From the results shown in Table 2, the pigmentation gradually progressed at the application site of any lotion by the irradiation of ultraviolet rays.
It reaches a peak on the sixth day, and it can be seen that the site where the lotion of the present invention is applied has a lower degree of pigmentation than the site where the comparative lotion is applied, and then returns to a color tone close to the normal site immediately thereafter.

Further, as shown in Table 3, the application of the comparative lotion containing no active ingredient of the present invention showed strong multilayer peeling 3 to 14 days after the irradiation with ultraviolet rays, whereas the comparative lotion did not contain the active ingredient of the present invention.

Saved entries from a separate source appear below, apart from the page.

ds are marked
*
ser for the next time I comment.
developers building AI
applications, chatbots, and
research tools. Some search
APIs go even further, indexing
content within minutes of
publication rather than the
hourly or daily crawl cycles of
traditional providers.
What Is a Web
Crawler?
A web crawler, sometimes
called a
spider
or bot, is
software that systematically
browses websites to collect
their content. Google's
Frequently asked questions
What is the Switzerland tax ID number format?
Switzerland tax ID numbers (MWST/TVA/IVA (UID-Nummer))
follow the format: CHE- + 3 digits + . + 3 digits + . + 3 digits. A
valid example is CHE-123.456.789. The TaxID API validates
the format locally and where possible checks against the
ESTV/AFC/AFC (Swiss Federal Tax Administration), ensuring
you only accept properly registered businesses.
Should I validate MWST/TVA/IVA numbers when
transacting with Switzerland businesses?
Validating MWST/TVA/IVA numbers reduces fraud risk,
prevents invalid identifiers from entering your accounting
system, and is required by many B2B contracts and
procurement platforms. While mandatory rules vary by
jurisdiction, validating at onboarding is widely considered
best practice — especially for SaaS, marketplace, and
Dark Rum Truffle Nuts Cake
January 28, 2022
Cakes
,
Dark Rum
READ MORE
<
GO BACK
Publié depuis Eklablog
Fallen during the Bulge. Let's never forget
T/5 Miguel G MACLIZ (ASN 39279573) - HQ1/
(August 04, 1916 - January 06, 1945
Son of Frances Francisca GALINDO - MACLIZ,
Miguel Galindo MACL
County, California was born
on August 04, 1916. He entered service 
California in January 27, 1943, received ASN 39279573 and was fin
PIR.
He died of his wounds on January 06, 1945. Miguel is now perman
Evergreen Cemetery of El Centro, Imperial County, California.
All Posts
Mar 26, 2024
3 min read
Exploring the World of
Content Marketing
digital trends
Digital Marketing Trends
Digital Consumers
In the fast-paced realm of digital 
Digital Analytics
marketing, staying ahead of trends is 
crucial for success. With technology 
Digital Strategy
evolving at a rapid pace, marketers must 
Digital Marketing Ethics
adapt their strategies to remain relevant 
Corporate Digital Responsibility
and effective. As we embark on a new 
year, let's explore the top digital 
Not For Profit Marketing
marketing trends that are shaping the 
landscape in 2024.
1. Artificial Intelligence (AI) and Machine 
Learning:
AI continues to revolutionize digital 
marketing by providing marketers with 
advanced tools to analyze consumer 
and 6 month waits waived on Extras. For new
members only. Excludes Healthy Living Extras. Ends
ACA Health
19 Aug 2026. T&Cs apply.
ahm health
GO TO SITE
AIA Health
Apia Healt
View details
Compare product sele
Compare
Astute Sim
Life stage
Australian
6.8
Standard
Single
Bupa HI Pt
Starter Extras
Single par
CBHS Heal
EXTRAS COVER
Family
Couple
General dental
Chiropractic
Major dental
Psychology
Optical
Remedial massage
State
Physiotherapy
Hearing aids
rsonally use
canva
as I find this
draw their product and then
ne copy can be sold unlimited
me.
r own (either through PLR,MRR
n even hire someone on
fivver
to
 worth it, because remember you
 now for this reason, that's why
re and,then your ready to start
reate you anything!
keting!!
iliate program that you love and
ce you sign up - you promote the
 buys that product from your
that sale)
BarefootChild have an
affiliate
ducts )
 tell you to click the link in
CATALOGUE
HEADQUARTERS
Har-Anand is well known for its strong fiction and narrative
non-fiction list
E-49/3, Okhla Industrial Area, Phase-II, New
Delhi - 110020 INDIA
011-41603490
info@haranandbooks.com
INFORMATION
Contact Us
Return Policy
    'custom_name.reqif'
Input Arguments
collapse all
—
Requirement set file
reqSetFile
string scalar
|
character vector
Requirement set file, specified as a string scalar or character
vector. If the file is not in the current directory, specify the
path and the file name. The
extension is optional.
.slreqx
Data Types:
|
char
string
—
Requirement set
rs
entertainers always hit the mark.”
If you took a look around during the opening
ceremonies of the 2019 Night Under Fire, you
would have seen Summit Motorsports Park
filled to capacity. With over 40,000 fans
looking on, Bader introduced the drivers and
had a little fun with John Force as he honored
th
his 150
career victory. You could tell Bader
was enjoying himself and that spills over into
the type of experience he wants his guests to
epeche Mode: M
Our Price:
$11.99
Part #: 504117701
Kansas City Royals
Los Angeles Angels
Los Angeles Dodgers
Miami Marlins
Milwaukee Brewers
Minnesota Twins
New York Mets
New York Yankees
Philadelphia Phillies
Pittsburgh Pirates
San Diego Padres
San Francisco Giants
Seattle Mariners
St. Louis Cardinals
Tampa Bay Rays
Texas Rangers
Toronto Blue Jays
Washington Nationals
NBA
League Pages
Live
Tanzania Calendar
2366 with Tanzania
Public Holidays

In the lotion-applied site, the delamination was observed at the same time, but was much lighter than the comparative lotion, and the degree of delamination was close to the normal portion throughout the entire period. In addition, the lotion application site of the present invention recovers quickly from damage due to ultraviolet irradiation.

Further, from the results shown in Table 4, although the moisture content on the skin surface is reduced by the irradiation of the ultraviolet rays, the lotion-applied portion of the present invention has a smaller amount than the comparative lotion-applied portion.
It can be seen that the degree of the decrease is remarkably small and the recovery to the normal site is quick.

The tanned skin shows an unhealthy state as compared with normal skin, such as pigmentation, which causes bulkiness and peeling of the epidermis. As is clear from the above test results, the tanned skin preparation of the present invention has According to this, the degree of their skin damage due to sunburn is reduced, and the restoration to normal skin is promoted.

[0058]

The external preparation for skin of the present invention comprising a combination of a hydrolyzate of rice extract, a marine flowering plant extract and ascorbic acids is effective for skin pigmentation based on sunburn and the like.
It has an excellent defense and ameliorating effect on skin aging or damage phenomena such as exfoliation of the stratum corneum, and when applied to the skin, the skin damage due to sunburn etc. is reduced and the skin Recover to a healthy and healthy state.

──────────────────────────────────────────────────続 き Continued on the front page (51) Int.Cl. ⁷ Identification symbol FI Theme coat ゛ (Reference) A61K 7/00 A61K 7/00 N 35/78 35/78 W A61P 17/16 A61P 17/16 (72) Inventor Yutaka Osawa 1-6-8 Kitahorie, Nishi-ku, Osaka-shi Kyoei Chemical Industry Co., Ltd. (72) Inventor Takako Ogura 1-6-8 Kitahorie, Nishi-ku, Osaka City F-term in Kyoei Chemical Industry Co., Ltd. (Reference) 4C083 AA111 AA112 AA122 AC012 AC022 AC102 AC122 AC302 AC352 AC422 AC442 AC482 AD092 AD112 AD282 AD332 AD572 AD661 AD662 CC04 CC05 CC07 DD12 DD23 DD31 EE06 EE12 EE16 4C088 AB71 AB74 AC01 AC04 BA08 CA25 MA07 MA08 MA16 MA28 MA32 MA63 ZA89

Claims (6)

[Claims] An external preparation for skin comprising a hydrolyzate of a rice extract, an extract of a marine flowering plant, and ascorbic acid and / or a derivative thereof. 2. The external preparation for skin according to claim 1, wherein the hydrolyzate of the rice extract is obtained by treating an alkaline medium extract of rice with two or more proteases. 3. The proteolytic enzyme comprises a combination of (a) an actinase and (b) one or more selected from the group consisting of pepsins, trypsins, papains, peptidases and bromelain. The external preparation for skin according to claim 2. 4. The external preparation for skin according to claim 1, wherein the extract of the marine flowering plant is an extract of an eelgrass plant. 5. The external preparation for skin according to claim 4, wherein the eelgrass plant is eelgrass or eelgrass. 6. The ascorbic acid derivative is 2-O-α-
The external preparation for skin according to claim 1, which is D-glucopyranosyl-L-ascorbic acid.